Update: It's now 15 months since I installed this Solar powered generator (myself) and if anything, I'm even more enthusiastic. Such that I'm planning another 4 x 185W panels. I'll admit, it's pure greed. I just love getting a free gift. Even from Mr Golden Sun. You could too.
A big new advancement in the home are the induction cooktop stoves, kettle and geyser.
These are all items that need replacing periodically in the home; they use less than half the energy and provide heat at twice the speed; instant heat, like gas, at the stove is a joy. Also the stove top doesn't get hot; I've just bought our second induction cooktop stove plate. They are dropping in price as they become more popular. I paid only $40 for it and it provides 2kW of instant heat. They only work with iron or steel bottomed pots.

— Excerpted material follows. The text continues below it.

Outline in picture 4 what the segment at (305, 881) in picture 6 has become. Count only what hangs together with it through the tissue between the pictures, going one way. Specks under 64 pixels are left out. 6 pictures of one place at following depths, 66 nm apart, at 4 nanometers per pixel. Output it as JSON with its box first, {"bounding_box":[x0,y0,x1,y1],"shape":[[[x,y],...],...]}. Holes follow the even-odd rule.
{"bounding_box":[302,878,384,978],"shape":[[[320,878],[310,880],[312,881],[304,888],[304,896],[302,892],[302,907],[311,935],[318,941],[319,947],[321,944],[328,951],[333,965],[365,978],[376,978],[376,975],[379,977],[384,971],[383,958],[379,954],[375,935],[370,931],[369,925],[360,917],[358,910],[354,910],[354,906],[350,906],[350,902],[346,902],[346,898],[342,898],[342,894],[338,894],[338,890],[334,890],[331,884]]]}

Going solar gets you into a lot of new innovations too; it's just one thing that gets me excited about a home solar powered generator.
Plants of course can trap the sun's energy a lot more effectively than we can with our photo voltaic panels; they are little solar powered generators! And then they make that food available to us. Those lettuce wraps recipes; it's so easy to grow greens, and deliciously fresh straight from the organic garden.
This is all about our philosophy of backyard permaculuture; working with nature, rather than against it when you never can win in the long run; the hand that feeds us will bite us back if we abuse her.